Show that $(M,+)$ and $(\mathbb C,+)$ are isomorphic.
Show that $(M^{*},*)$ and $(\mathbb C^{*},*)$ are isomorphic.
(Here, $M^{*}$ is defined as excluding the zero-element)
I understand that there exists an isomorphism $\phi:M \rightarrow\mathbb C$ defined by $\begin{bmatrix} \alpha & \beta \\ -\beta & \alpha \end{bmatrix}\mapsto \alpha+i\beta$,
ie. I can show that $\phi(M_{1}+M_{2}) = \phi(M_{1})+\phi(M_{2})$ and $\phi(M_{1}*M_{2}) = \phi(M_{1})*\phi(M_{2})$.
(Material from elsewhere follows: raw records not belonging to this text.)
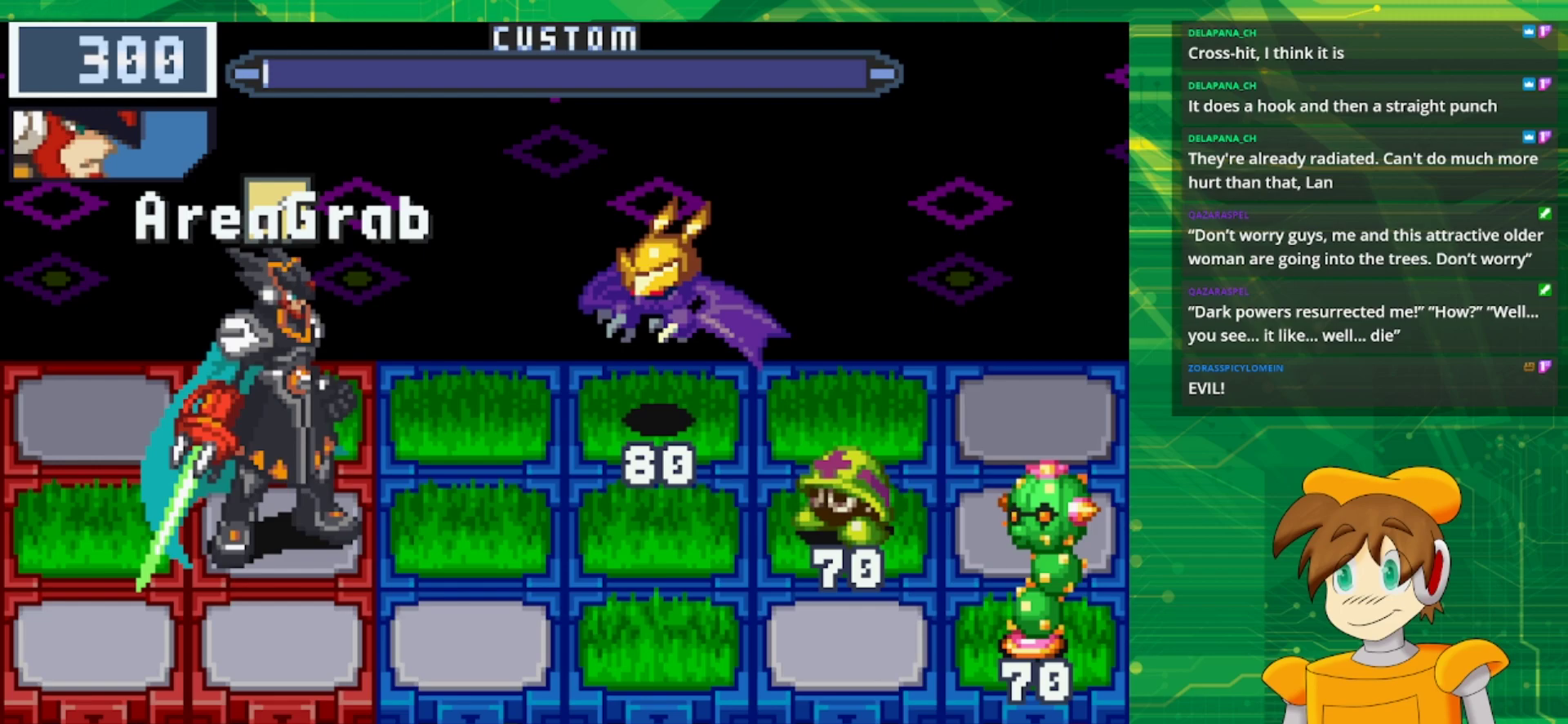
{"buttons": [], "events": []}
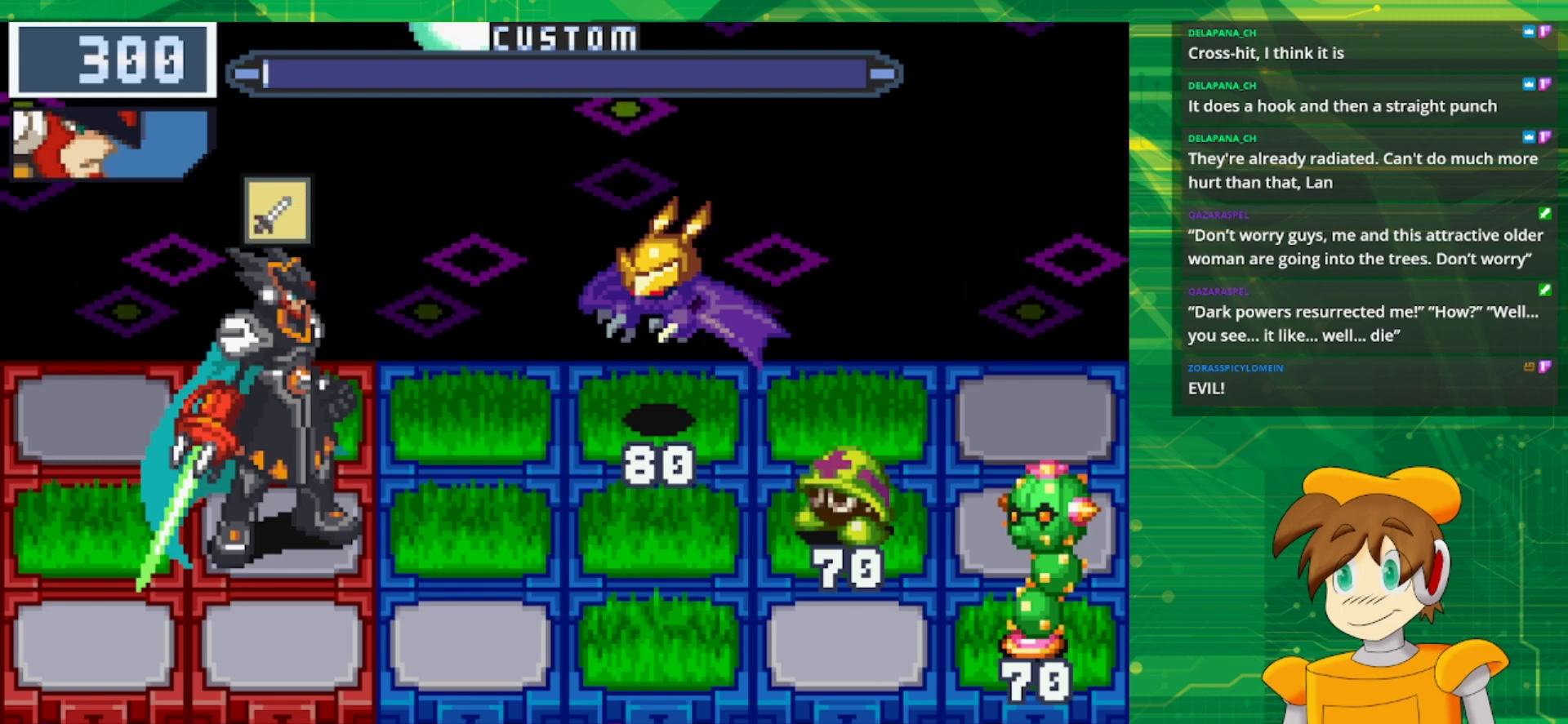
{"buttons": [], "events": []}
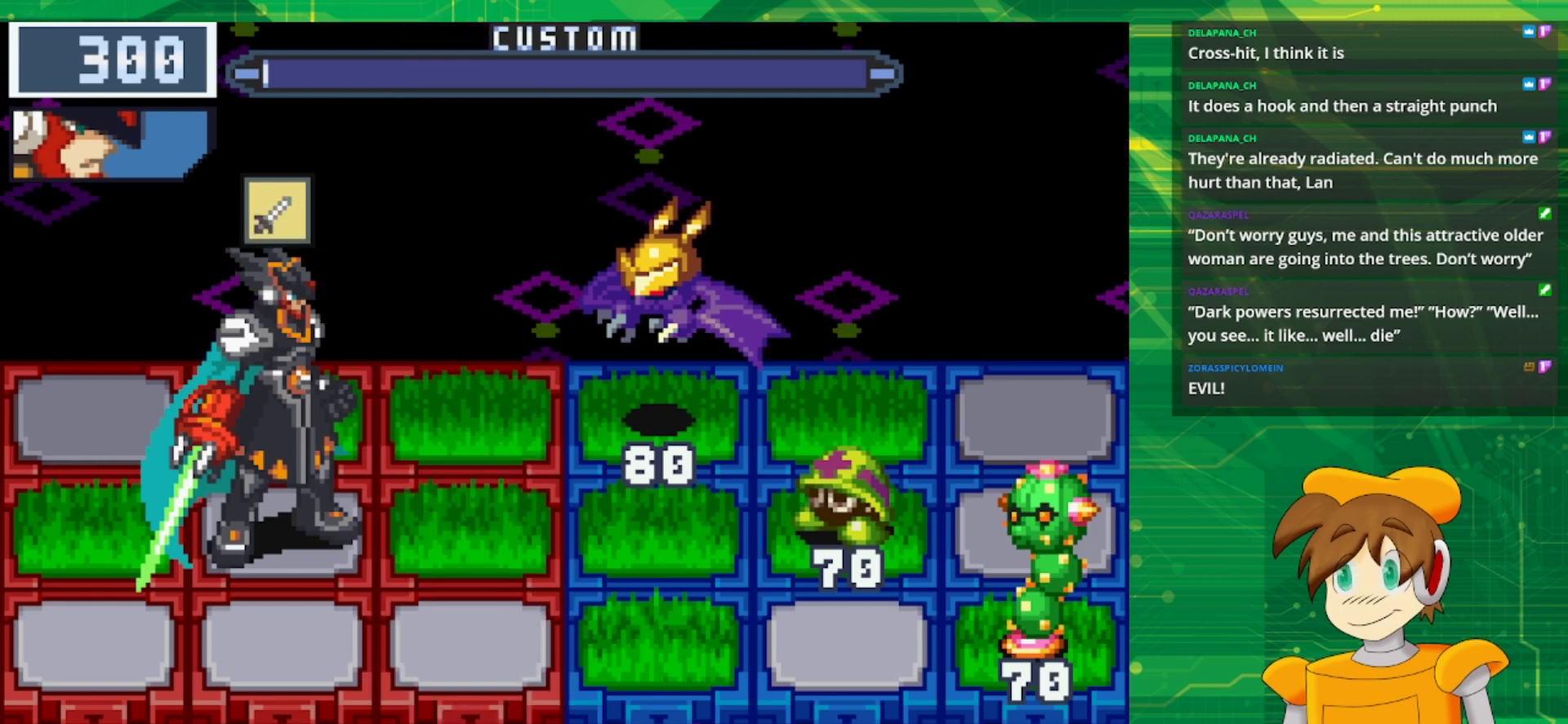
{"buttons": [], "events": []}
However, I'm unsure how to go about the two subquestions seperately.
Best Answer
Well the map $\phi $ you described has an inverse that maps $a+b i$ to the matrix you have given, this map is also a homomorphism, so the two groups are isomorphic (with respect to addition).
Notice that with the same two maps, the multiplication structure holds as well so they are isomorphic with respect to multiplication.
You've basically done everything but you just need the map
$ \psi(a+b i)=\left( \begin{array}{ccc} a & b \\ -b & a \end{array} \right)$